Ujrzeliśmy pobojowisko… Może dałoby się jakoś nad tym zapanować, gdyby Jedruś nie postanowił zdyscyplinować winowajców. Zanurkował pod stół, próbując wyrwać Olkowi z pyska ostatni kawałek połykanej w pośpiechu wędliny. Pies nie miał zamiaru z nikim się dzielić swoją zdobyczą, zawarczał, pokazał kły i uciekł do kąta, brutalnie potrącając obżartego Odyseusza. Wtedy się zaczęło! Fruwały pisanki i zielony barwinek z koszyczka ze święconką. Kot wprawdzie miał brzuch jak wieloryb, ale zachował gibkość, więc smyrgał po meblach, strącając wszystko, co na nich stało; w końcu uwiesił się na nowej firance i po chwili zobaczyliśmy, jak zjeżdża w dół, rozrywając pazurami delikatny materiał. Na podłodze czatował Olek. Jeśli nie widzieliście pojedynku psa i kota, nic nie widzieliście!

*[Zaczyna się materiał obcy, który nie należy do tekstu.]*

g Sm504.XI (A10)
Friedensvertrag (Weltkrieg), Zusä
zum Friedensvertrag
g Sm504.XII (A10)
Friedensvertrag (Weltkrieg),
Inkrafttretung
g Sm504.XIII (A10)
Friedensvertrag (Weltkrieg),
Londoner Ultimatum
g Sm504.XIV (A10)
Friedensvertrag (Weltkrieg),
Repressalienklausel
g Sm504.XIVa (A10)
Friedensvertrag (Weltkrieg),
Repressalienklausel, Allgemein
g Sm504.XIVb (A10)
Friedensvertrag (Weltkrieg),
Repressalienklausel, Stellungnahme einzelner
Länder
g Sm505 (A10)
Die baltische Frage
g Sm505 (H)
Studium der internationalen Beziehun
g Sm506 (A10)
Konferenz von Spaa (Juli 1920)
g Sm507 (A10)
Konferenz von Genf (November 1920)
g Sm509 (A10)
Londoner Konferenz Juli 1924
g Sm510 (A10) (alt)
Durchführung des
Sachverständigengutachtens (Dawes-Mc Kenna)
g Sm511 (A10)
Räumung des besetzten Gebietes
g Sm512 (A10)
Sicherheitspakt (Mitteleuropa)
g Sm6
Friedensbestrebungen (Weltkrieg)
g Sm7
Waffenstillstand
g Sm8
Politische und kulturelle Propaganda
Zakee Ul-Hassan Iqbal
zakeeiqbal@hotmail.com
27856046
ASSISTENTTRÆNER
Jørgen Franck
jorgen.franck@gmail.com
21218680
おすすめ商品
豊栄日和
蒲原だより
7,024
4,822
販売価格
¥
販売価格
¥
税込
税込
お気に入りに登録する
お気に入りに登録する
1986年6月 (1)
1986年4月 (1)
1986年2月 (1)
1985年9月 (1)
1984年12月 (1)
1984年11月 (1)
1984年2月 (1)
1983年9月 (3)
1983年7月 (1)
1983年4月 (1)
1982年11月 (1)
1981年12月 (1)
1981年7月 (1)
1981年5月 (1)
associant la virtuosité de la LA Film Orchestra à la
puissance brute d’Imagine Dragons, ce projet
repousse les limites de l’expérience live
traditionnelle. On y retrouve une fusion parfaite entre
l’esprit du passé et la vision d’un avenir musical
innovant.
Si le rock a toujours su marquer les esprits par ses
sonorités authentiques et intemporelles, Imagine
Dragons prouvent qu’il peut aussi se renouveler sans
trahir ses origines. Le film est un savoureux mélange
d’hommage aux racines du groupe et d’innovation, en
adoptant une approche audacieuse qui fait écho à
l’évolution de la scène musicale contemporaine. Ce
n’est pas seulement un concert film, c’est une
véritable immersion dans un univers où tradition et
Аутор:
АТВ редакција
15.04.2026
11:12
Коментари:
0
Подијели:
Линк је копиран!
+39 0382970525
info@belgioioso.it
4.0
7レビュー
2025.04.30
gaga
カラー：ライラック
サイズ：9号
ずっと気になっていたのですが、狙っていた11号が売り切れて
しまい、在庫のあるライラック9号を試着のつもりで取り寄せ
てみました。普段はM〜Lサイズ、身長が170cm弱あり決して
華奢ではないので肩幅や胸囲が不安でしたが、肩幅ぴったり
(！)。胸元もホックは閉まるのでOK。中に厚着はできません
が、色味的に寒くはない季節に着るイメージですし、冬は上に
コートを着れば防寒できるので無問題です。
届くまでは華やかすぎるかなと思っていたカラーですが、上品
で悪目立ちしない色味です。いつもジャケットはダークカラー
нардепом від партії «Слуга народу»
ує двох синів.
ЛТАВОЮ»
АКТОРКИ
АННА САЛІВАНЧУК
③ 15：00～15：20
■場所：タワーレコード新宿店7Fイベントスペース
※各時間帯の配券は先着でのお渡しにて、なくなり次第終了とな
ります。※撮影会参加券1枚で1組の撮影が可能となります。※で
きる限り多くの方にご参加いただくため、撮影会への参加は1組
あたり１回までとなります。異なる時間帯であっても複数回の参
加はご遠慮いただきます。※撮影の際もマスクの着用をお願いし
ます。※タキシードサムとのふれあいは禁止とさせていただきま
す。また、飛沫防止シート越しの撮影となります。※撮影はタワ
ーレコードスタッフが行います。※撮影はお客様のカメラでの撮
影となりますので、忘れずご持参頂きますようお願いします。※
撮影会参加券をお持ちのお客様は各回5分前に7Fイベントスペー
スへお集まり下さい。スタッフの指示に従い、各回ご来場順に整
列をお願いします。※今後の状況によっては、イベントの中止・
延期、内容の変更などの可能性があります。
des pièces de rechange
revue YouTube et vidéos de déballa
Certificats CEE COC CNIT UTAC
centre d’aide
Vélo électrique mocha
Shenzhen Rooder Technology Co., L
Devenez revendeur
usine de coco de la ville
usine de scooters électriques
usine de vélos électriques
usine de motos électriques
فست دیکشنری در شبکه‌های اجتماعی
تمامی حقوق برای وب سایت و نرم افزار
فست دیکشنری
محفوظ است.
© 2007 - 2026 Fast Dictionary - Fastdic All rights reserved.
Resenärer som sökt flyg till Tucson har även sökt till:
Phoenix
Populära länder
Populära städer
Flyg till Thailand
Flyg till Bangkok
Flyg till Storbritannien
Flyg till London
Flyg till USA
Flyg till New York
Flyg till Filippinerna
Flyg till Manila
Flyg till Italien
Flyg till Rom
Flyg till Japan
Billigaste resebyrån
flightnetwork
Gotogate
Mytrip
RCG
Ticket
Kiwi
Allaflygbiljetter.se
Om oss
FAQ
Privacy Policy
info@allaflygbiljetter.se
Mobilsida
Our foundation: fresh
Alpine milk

– Czemu się biją? – płakał wniebogłosy Jędruś. – Przecież to przyjaciele!
Nawet mu nie próbowaliśmy tłumaczyć, że kumple też miewają gorsze dni. Szwagier chwycił butlę mineralnej i chlusnął na rozjuszone zwierzaki. Pomogło… Nie ogarnialiśmy pobojowiska. Potłuczone naczynia i szkło, zalana podłoga, podeptane i pokruszone jedzenie, ja z ogromnym, fioletowym guziorem, zapłakany Jedruś i kompletnie ogłupiały szwagier… – taki obraz zobaczyły siostrzyczki otwierające właśnie drzwi!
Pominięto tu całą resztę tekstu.